Wednesday, September 14, 2022

The Lord works in mysterious ways, and sometimes so does the goodwill line item on the corporate balance sheet. Case in point: Cisco Systems ($CSCO), which filed its annual report last week and included an interesting disclosure about its goodwill assets — if you were ready to dig for it.

The item that caught our eye was Cisco’s disclosure about acquisitions that happened in its fiscal 2022, which ended on July 30. The company reported three acquisitions in the year at a total cost of $364 million. The disclosure was this:

Do you see what’s missing from that picture? Cisco never mentions the names of the companies it acquired.

Yes, we understand that as a practical matter those acquisitions aren’t material to a company as large as Cisco ($51 billion in sales for 2022), so the company has no particular need to disclose those names. But of that $364 million spent on acquisitions, $332 million was allocated as goodwill. That’s more than 90 percent of total purchase price allocation.

Put another way: Cisco ladled $332 million of goodwill assets onto the balance sheet, and from the financial statements, you can’t determine what investors got in exchange. How did those deals help Cisco strategically? What purpose did the deals serve? We don’t know.

At least if the company added $332 million in property or equipment or licensing agreements, someone could inspect those assets to see whether Cisco got a fair price.

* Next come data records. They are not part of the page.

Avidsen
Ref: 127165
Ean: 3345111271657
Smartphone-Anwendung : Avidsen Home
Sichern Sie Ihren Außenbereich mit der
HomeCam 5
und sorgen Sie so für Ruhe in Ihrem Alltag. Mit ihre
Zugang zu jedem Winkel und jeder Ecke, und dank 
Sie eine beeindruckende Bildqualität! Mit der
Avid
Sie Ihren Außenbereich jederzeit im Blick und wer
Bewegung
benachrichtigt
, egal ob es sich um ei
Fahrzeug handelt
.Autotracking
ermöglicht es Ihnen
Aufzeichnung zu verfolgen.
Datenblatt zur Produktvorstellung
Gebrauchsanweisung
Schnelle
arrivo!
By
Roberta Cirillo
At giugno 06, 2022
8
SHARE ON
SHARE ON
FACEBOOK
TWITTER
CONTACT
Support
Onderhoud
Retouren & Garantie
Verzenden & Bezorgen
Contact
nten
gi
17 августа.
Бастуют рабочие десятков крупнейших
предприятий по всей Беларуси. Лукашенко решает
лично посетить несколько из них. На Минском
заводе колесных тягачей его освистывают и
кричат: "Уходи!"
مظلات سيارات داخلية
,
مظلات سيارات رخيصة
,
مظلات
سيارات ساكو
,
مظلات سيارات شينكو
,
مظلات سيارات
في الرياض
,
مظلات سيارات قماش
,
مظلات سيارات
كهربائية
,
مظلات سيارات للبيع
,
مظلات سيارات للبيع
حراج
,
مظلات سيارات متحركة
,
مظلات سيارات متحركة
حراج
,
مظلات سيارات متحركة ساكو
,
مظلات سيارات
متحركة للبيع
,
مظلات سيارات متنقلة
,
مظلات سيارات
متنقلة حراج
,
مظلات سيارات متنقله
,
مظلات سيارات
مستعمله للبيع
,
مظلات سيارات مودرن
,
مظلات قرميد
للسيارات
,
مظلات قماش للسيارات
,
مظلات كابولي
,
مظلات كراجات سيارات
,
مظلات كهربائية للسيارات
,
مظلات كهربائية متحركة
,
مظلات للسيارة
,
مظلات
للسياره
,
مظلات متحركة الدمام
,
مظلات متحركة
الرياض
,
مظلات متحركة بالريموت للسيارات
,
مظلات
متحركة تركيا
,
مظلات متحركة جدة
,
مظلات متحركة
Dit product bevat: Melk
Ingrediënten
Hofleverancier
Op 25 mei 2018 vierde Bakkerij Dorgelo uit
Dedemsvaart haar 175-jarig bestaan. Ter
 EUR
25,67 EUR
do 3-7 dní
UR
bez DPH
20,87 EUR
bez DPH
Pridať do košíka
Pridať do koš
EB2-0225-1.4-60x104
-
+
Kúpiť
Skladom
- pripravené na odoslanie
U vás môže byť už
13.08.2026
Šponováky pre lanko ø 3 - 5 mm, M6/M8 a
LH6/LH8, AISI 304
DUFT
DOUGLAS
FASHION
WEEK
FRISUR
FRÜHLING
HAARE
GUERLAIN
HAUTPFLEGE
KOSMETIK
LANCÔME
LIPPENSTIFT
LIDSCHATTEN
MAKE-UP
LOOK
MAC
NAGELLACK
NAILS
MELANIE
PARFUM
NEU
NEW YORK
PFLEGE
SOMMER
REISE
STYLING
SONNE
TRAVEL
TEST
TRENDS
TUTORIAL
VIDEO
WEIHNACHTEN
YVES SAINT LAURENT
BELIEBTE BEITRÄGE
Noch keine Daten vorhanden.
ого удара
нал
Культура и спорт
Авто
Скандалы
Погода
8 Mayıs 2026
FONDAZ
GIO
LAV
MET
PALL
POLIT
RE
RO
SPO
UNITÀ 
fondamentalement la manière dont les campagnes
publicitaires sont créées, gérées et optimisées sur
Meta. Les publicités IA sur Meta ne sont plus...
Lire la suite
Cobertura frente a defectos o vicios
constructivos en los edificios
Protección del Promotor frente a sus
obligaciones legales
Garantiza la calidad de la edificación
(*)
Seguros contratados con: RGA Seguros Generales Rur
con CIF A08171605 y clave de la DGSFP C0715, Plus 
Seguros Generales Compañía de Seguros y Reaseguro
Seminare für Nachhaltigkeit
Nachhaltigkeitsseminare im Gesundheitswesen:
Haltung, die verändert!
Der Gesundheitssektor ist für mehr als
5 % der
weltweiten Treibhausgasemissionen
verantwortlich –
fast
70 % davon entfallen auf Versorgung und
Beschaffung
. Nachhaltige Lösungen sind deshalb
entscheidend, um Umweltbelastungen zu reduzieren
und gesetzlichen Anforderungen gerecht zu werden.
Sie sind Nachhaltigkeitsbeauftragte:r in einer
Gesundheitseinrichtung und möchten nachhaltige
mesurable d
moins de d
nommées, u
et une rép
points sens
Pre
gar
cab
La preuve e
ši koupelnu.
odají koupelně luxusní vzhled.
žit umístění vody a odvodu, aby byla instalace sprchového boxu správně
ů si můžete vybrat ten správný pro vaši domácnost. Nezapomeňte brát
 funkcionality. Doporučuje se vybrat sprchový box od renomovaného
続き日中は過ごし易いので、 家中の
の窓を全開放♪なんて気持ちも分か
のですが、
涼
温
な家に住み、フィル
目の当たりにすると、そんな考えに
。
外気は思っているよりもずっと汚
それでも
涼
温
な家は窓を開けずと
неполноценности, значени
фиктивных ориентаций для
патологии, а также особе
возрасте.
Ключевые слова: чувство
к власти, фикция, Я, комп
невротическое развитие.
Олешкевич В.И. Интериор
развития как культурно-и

Goodwill is as ephemeral as an asset can be.

Intrigued, we started tracing through Cisco’s previous quarterly filings for the year (by using our “see previous period” option on our Interactive Disclosures page, of course). It turns out that Cisco never identified any of those three mystery acquisitions by name in the 10-Q reports, either. You can see that Cisco did one deal in the first quarter, another in the second, and the last in the third quarter; but not once did Cisco name the targets it was acquiring — but nothing more.

Figure 2, below, shows the acquisitions disclosures for the first and second quarter. (First quarter on the right side, second quarter on the left. We didn’t have room to include the third quarter as well.)

Now we have a bit more clarity. The first-quarter acquisition was by far the largest: $323 million, with $305 million allocated to goodwill. So that deal alone accounts for most of the mystery we described above. But still, no names for what Cisco actually acquired.

We then proceeded to Cisco’s earnings release for the quarter — and there, finally, we got some answers. The company had this to say:

In the first quarter of fiscal 2022, we closed the acquisition of Epsagon Ltd., a privately held modern observability company with expertise in distributed tracing solutions for modern applications and technologies, including containers and serverless environments.

We’re not tech people, so we have no idea what Epsagon actually does or how important it is to Cisco; but at least we found an answer.

Likewise, we then searched Cisco’s earnings releases for the second and third quarters, and unmasked the mystery acquisitions there, too. In Q2, Cisco acquired a German company named Replex. In Q3, it acquired a company called Opsani. All three companies were privately held.

Analysts could keep digging from there if you wanted. For example, Cisco’s total acquisitions rose from $351 million in the second quarter to $364 million in the third. That’s a difference of $13 million, and according to the earnings releases, that must have been the Opsani deal.

Well, Opsani has only 11 employees on LinkedIn, according to its company page. Perhaps the company has more employees who aren’t on LinkedIn, but clearly this suggests that Cisco paid $13 million for a very small business. But goodwill rose only $5 million in that quarter, so what else did Cisco get for the $13 million?

We here at Calcbench don’t know, and we’ll end our post now. Our point is merely that goodwill can often be a murky part of corporate dealmaking — but with the right data and a bit of determination, you can brighten the picture considerably.